I used a build script in the plugin template before OBS 28.0 was released but somehow the template includes a new feature so that OBS 27.2 rejected to load.


----------



## nuttylmao (Nov 2, 2022)

norihiro said:


> Looking at the 3rd line, obs_register_source failed to register the source. I need to rebuild the plugin. I'm sorry for your inconvenience.
> I used a build script in the plugin template before OBS 28.0 was released but somehow the template includes a new feature so that OBS 27.2 rejected to load.

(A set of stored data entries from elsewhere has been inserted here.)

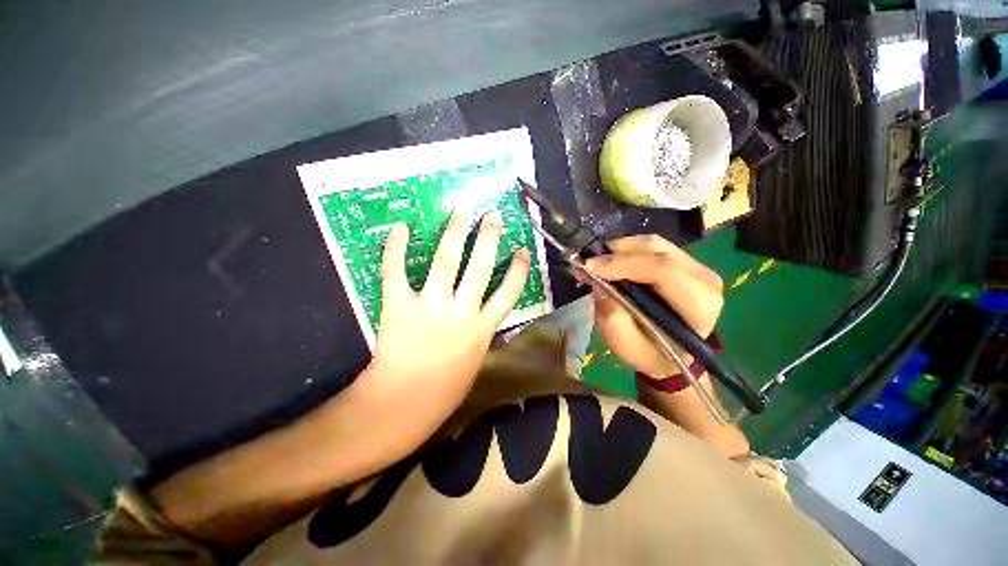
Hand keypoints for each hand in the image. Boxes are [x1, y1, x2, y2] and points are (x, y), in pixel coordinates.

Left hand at [361, 210, 530, 448]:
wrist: (403, 405)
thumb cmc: (443, 391)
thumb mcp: (474, 363)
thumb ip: (480, 336)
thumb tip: (484, 320)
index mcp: (482, 329)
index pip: (508, 293)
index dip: (518, 271)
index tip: (523, 250)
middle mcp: (462, 312)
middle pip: (480, 268)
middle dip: (489, 239)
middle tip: (493, 216)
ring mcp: (431, 307)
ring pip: (446, 262)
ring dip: (455, 234)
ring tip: (463, 212)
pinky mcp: (399, 307)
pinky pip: (396, 272)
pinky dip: (395, 249)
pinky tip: (400, 227)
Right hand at [585, 235, 722, 377]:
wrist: (673, 355)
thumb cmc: (651, 354)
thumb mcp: (626, 347)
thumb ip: (613, 318)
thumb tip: (598, 283)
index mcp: (698, 306)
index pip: (662, 269)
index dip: (622, 263)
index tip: (589, 266)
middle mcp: (704, 280)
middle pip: (657, 250)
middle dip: (616, 252)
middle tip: (587, 263)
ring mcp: (698, 268)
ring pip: (653, 244)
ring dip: (619, 249)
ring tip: (596, 263)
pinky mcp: (686, 263)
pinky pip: (653, 247)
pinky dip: (626, 251)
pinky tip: (611, 262)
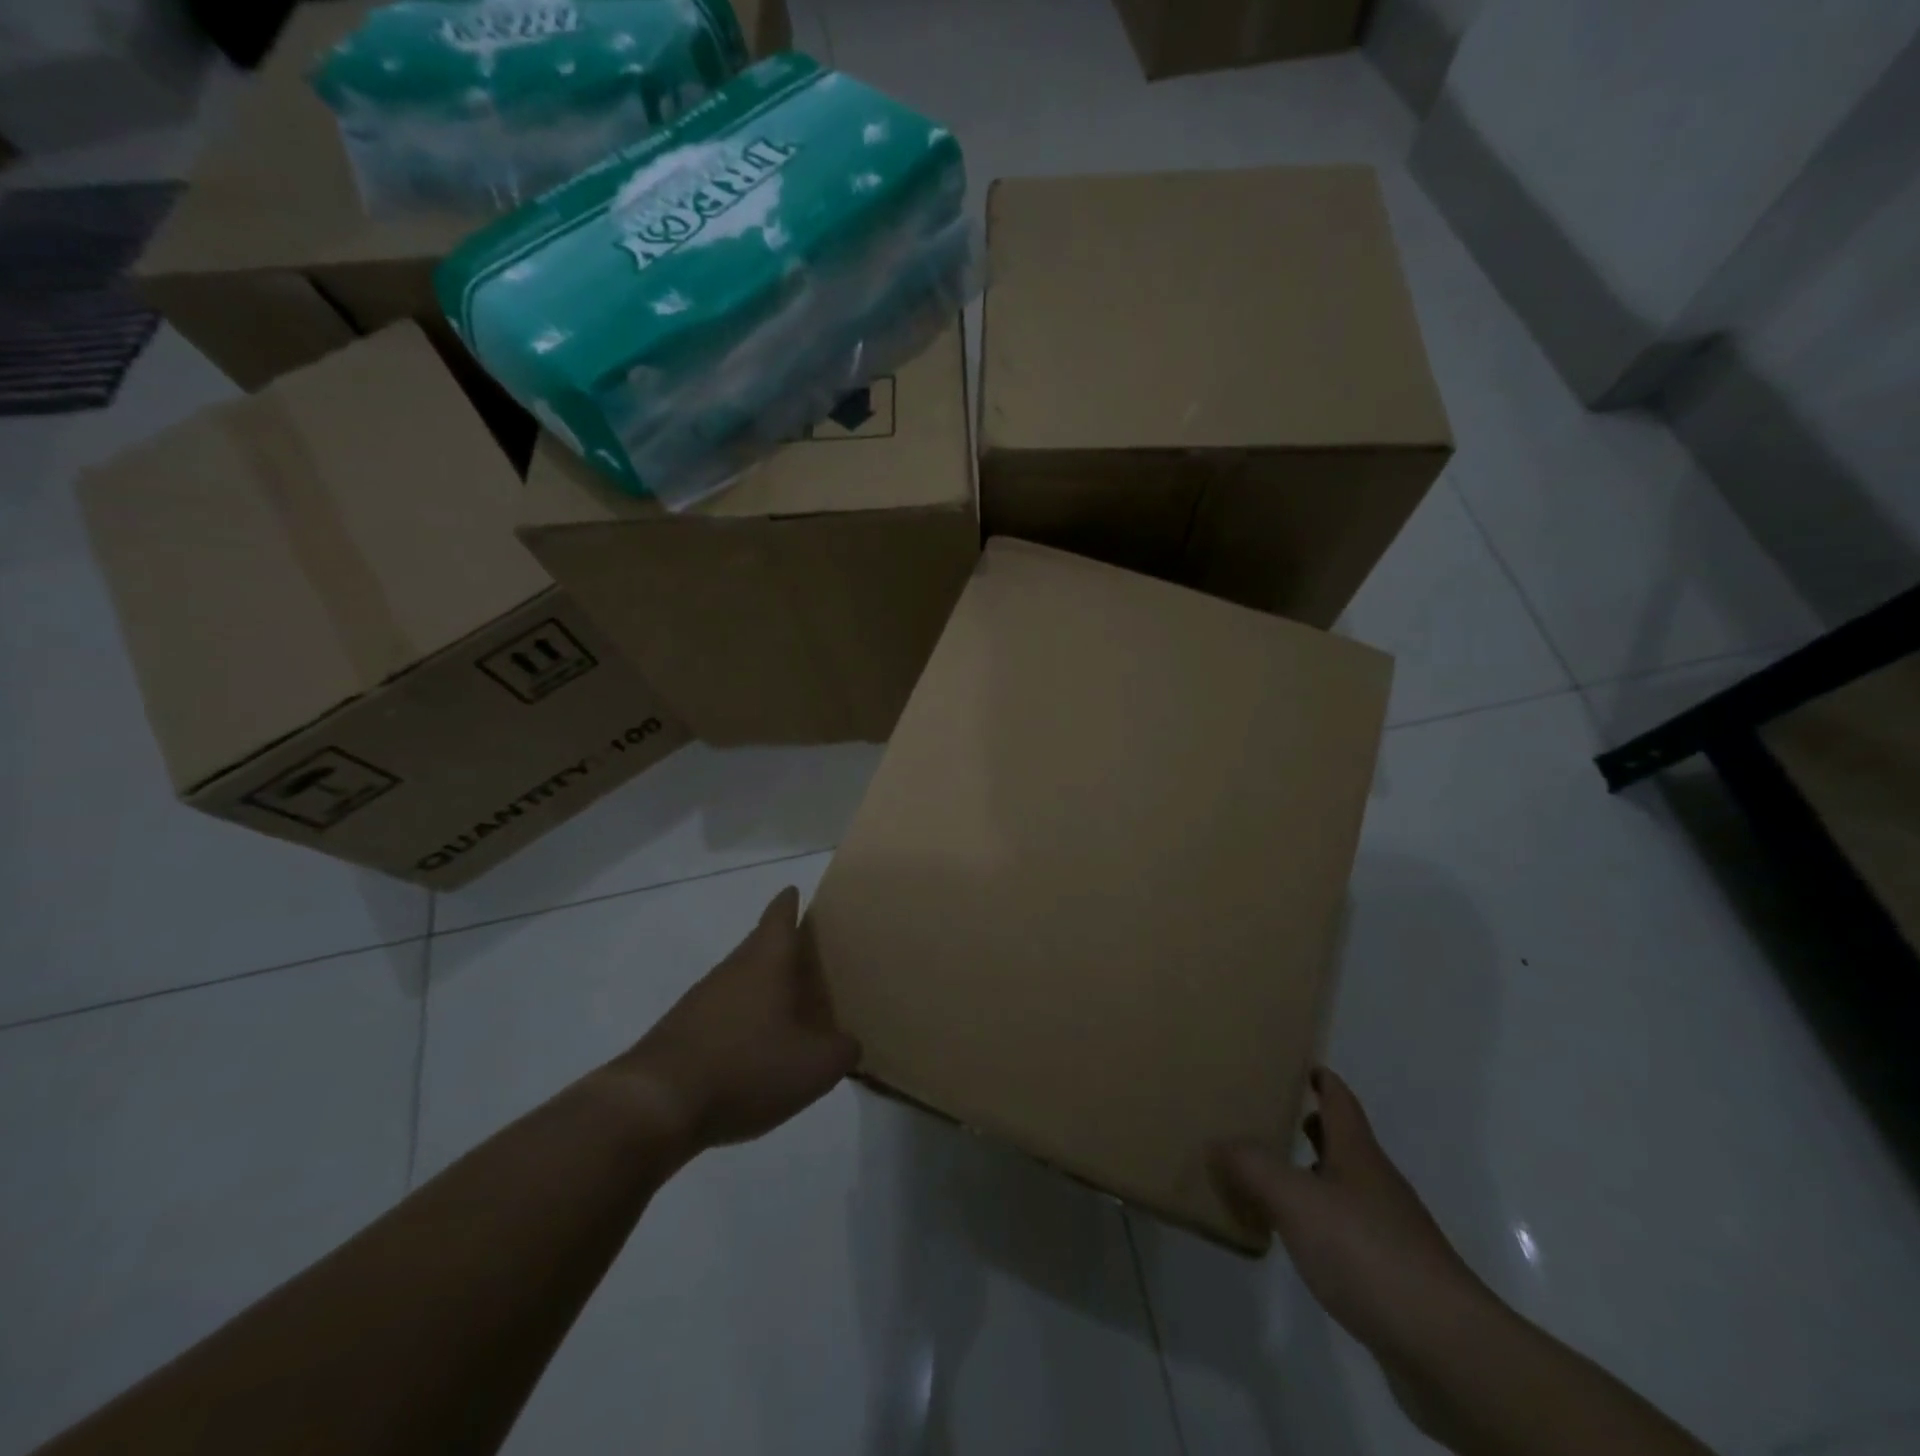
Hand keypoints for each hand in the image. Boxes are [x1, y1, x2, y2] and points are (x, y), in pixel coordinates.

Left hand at [619, 888, 860, 1151]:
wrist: (656, 1106)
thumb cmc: (746, 1068)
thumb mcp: (814, 1066)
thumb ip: (842, 1050)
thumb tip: (848, 1043)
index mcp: (765, 962)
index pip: (779, 917)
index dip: (789, 903)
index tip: (795, 891)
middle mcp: (731, 970)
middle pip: (758, 947)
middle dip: (782, 948)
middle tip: (808, 956)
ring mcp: (701, 1001)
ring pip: (739, 981)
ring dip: (761, 988)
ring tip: (787, 1005)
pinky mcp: (681, 1033)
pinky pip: (721, 1015)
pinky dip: (741, 1022)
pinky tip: (754, 1050)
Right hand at [1211, 1068, 1493, 1365]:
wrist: (1446, 1347)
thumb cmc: (1367, 1252)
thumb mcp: (1295, 1200)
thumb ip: (1252, 1166)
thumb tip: (1216, 1140)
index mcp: (1358, 1154)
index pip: (1340, 1101)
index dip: (1322, 1080)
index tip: (1301, 1066)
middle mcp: (1377, 1183)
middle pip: (1345, 1143)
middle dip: (1313, 1127)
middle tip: (1272, 1118)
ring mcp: (1391, 1231)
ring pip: (1347, 1188)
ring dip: (1316, 1176)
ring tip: (1276, 1179)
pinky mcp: (1395, 1275)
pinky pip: (1351, 1232)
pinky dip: (1324, 1223)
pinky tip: (1302, 1241)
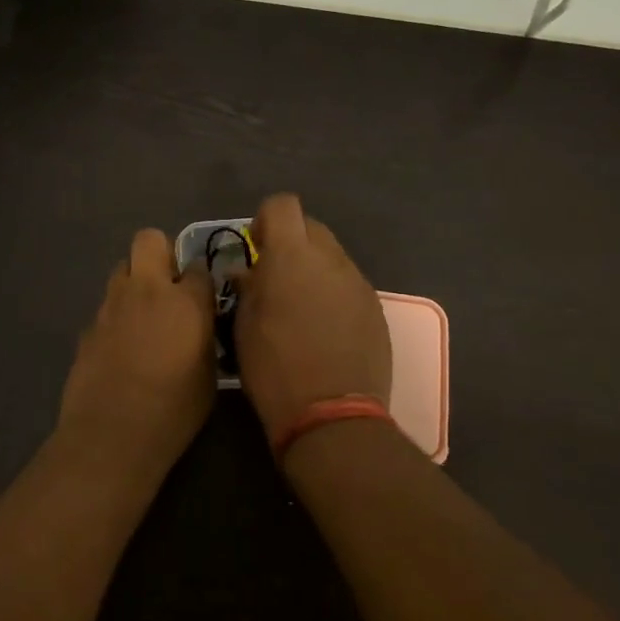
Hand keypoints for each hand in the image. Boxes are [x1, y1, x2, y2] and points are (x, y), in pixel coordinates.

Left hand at [55, 229, 216, 481]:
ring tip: (142, 316)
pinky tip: (120, 347)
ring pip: (121, 269)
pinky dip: (116, 316)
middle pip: (149, 240)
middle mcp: (146, 290)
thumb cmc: (174, 411)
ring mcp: (111, 304)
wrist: (112, 433)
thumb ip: (204, 337)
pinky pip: (106, 306)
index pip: (199, 267)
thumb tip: (199, 325)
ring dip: (134, 282)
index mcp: (186, 302)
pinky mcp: (88, 325)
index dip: (201, 281)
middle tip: (168, 286)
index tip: (202, 299)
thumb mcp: (208, 375)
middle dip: (160, 253)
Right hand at [235, 194, 391, 450]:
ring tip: (300, 308)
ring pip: (332, 257)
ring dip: (313, 270)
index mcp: (291, 256)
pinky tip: (324, 329)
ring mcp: (358, 283)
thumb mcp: (243, 326)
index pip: (282, 205)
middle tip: (275, 278)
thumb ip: (248, 287)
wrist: (332, 415)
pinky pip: (348, 286)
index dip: (266, 220)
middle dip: (291, 242)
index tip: (256, 248)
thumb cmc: (274, 367)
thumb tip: (249, 272)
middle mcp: (330, 259)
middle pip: (311, 227)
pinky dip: (333, 294)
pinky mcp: (376, 309)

Wow thanks for the fast response! Thank you, would really like to give this a try as I run many video capture devices!


----------



## norihiro (Nov 2, 2022)

norihiro updated OBS Frame Interleave Filter with a new update entry:

Frame Interleave Filter 0.1.1



> This is a hotfix release of a frame interleave filter for OBS Studio.
> 
> *Changes in this version*
> 
> ...



Read the rest of this update entry...


----------



## bphan6 (Nov 12, 2022)

Hello Norihiro,
I tried to load with OBS 28 and it does not load
20:55:51.219: Failed to load 'en-US' text for module: 'obs-frame-interleave-filter.dll'
20:55:51.219: [obs-frame-interleave-filter] plugin loaded (version 0.1.1)
did i do something wrong? thanks


----------



## norihiro (Nov 14, 2022)

bphan6 said:


> Hello Norihiro,
> I tried to load with OBS 28 and it does not load
> 20:55:51.219: Failed to load 'en-US' text for module: 'obs-frame-interleave-filter.dll'
> 20:55:51.219: [obs-frame-interleave-filter] plugin loaded (version 0.1.1)
> did i do something wrong? thanks


What are other lines above and below your log? 
Which source have you attempted to add this filter to?


----------



## bphan6 (Nov 18, 2022)

Hello Norihiro, here is my log and i have 4NDI cameras and would like to use your tools to help with the bandwidth. thank y ou so much for yourhelp


----------



## norihiro (Nov 22, 2022)

bphan6 said:


> Hello Norihiro, here is my log and i have 4NDI cameras and would like to use your tools to help with the bandwidth. thank y ou so much for yourhelp


I'm sorry for my late response. I cannot find anything wrong in your log file. The plugin is theoretically compatible with NDI source and it should be listed like this on the filer dialog for NDI source.
By the way, this plugin won't contribute to reduce the network bandwidth on your LAN. Just the bandwidth between CPU and GPU will be reduced.


----------